● About this task
A faithful retyping of every entry below is wanted, with images left out.

(Saved data entries)
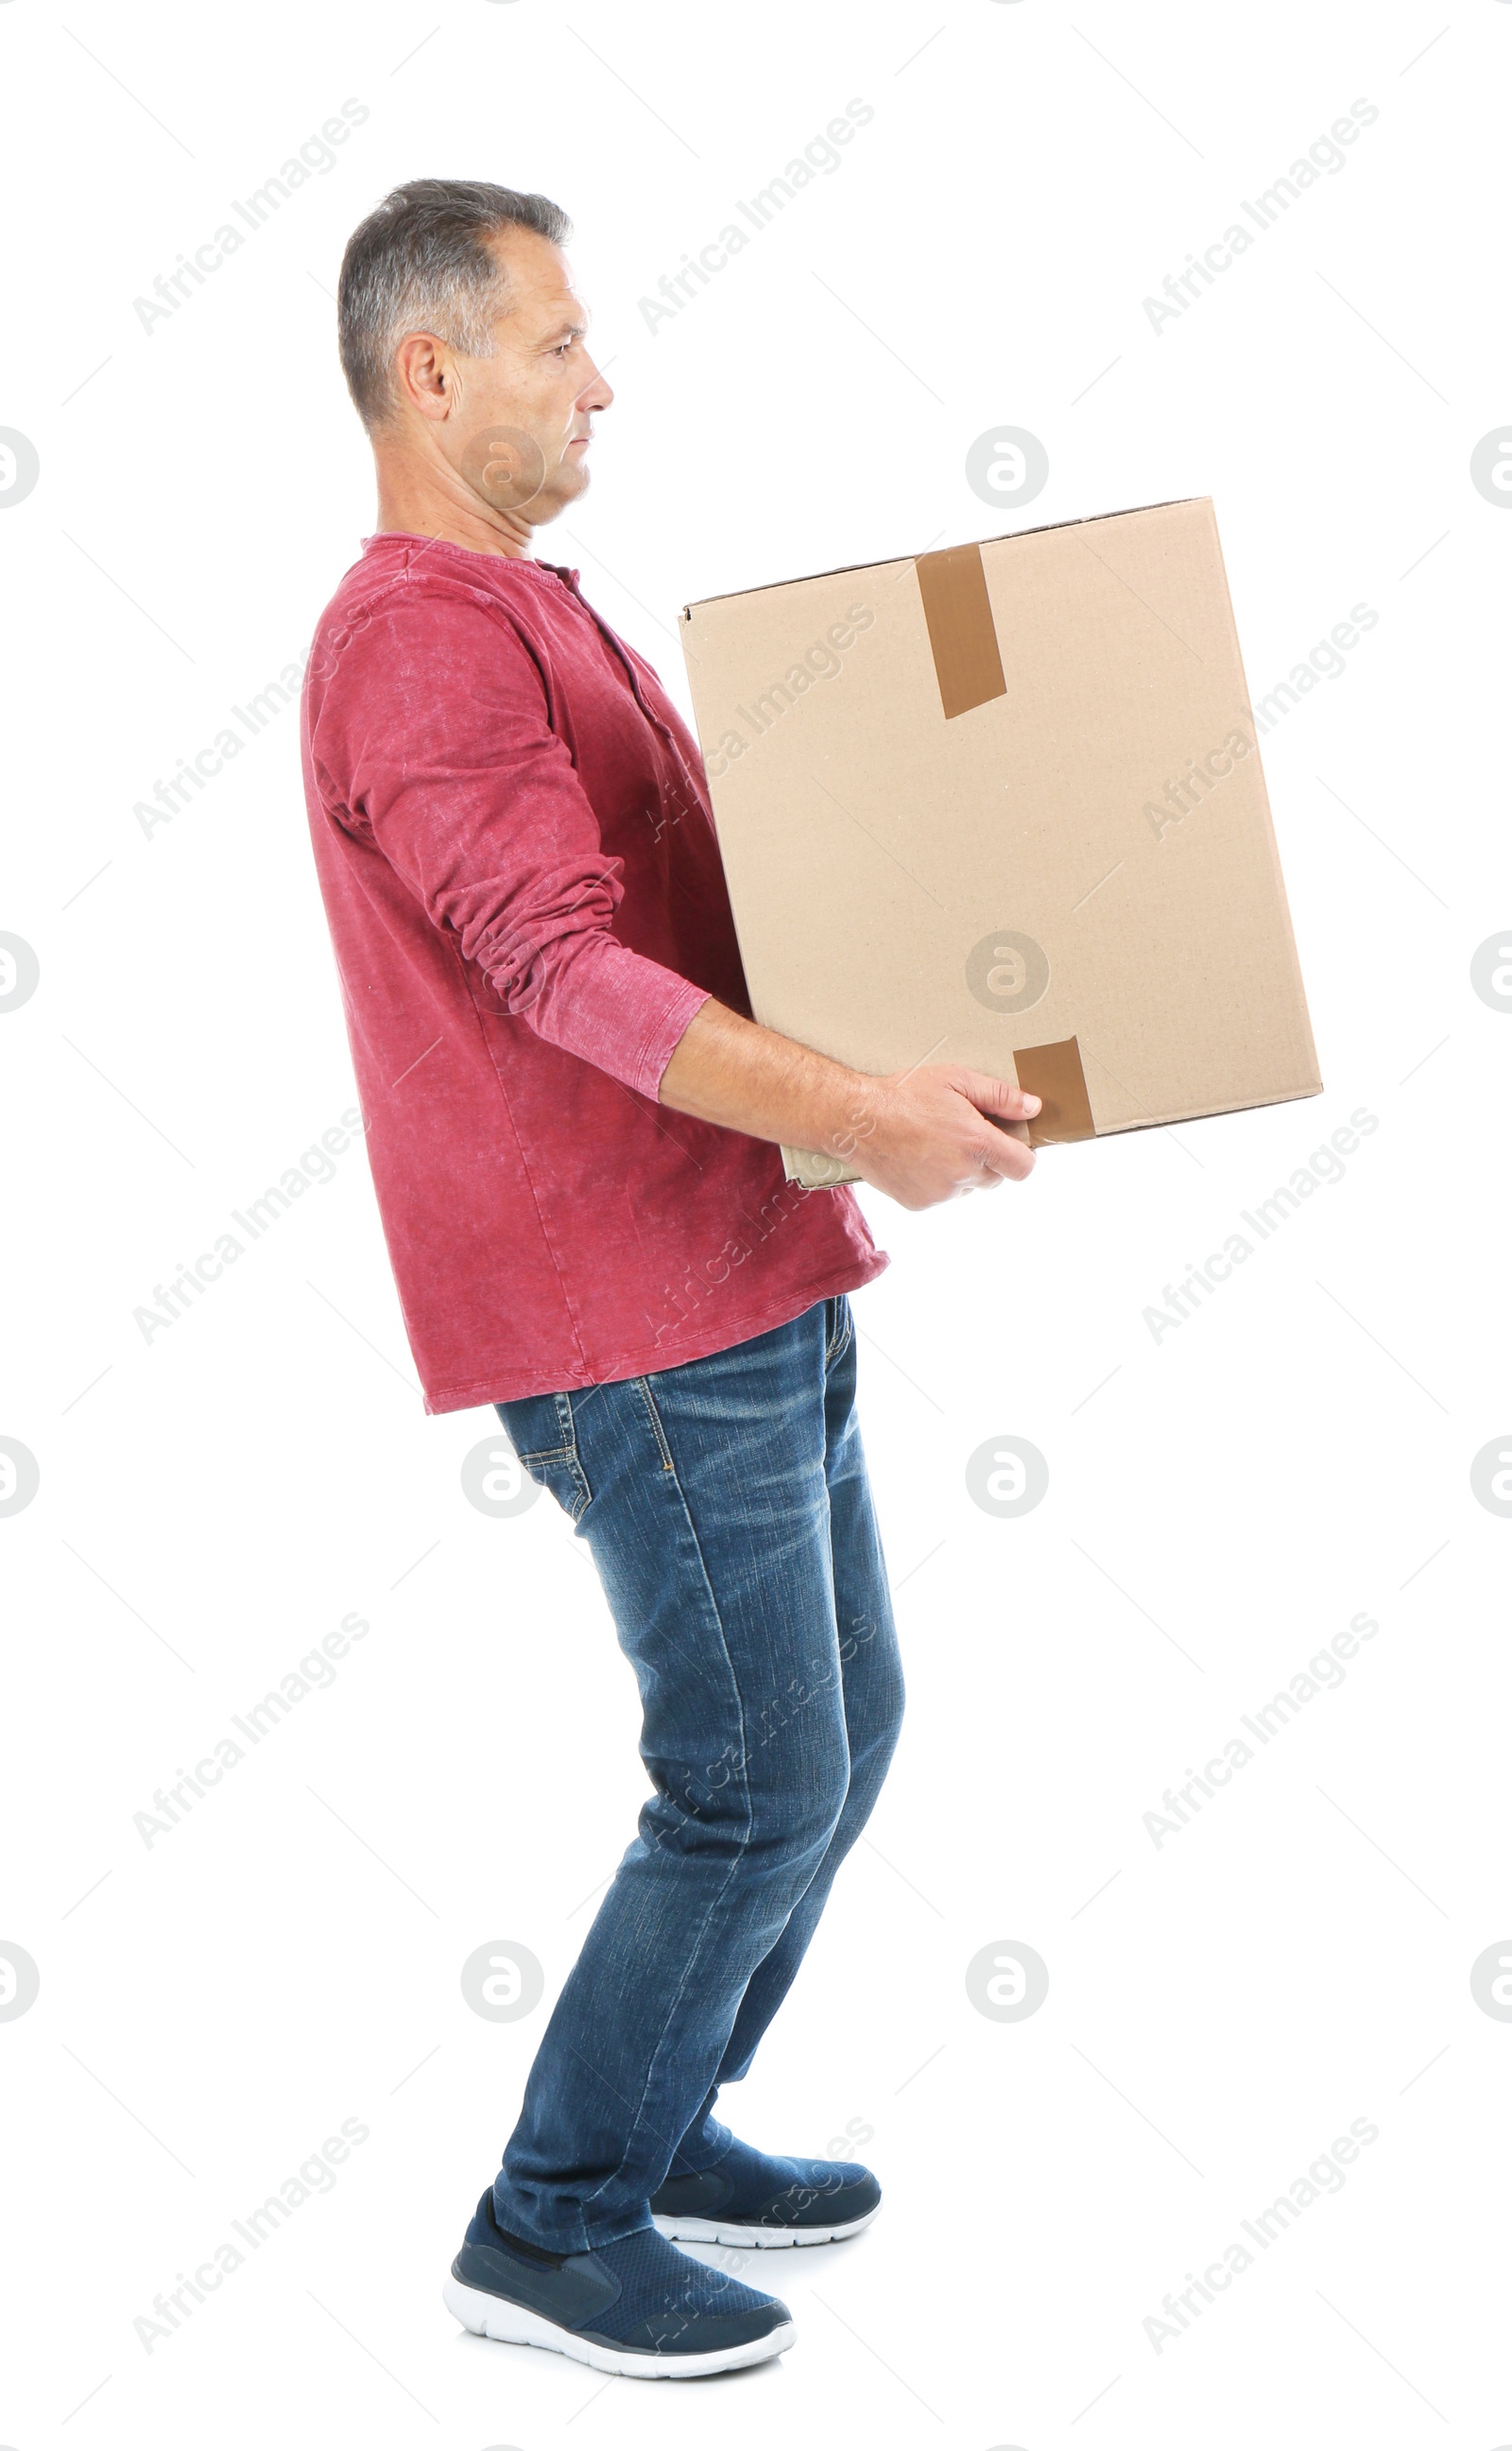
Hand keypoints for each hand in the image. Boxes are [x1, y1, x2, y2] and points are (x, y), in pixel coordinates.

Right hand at [840, 1066, 1038, 1209]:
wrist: (858, 1120)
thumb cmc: (905, 1094)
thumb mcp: (956, 1080)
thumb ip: (1000, 1095)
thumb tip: (1032, 1107)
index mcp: (976, 1142)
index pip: (1023, 1167)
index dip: (1022, 1157)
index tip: (1011, 1146)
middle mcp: (962, 1173)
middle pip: (995, 1178)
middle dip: (986, 1160)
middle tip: (961, 1136)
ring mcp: (940, 1193)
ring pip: (967, 1188)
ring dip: (960, 1172)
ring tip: (934, 1145)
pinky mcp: (920, 1203)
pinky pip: (941, 1196)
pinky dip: (936, 1182)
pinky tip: (918, 1159)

● Task solution
Hand keypoints for each hand in the image. Boxes are [x1, y1, x2, y2] and points are (x, y), in pixel coordinates.

Right hand at [840, 1066, 1038, 1209]:
wrist: (858, 1120)
thumb cmc: (905, 1094)
thumb mcp: (956, 1080)
thumb ip: (1000, 1095)
thumb tip: (1032, 1107)
index mcp: (976, 1142)
index pip: (1023, 1167)
index dip: (1022, 1157)
index tip: (1011, 1146)
middle mcp: (962, 1173)
middle pip: (995, 1178)
middle dip: (986, 1160)
middle tip: (961, 1136)
ring mcp: (940, 1193)
ring pip: (967, 1188)
ring dip: (960, 1172)
ring tip: (934, 1145)
pinky mcp: (920, 1203)
pinky pip: (941, 1196)
pinky dip: (936, 1182)
pinky tip: (918, 1159)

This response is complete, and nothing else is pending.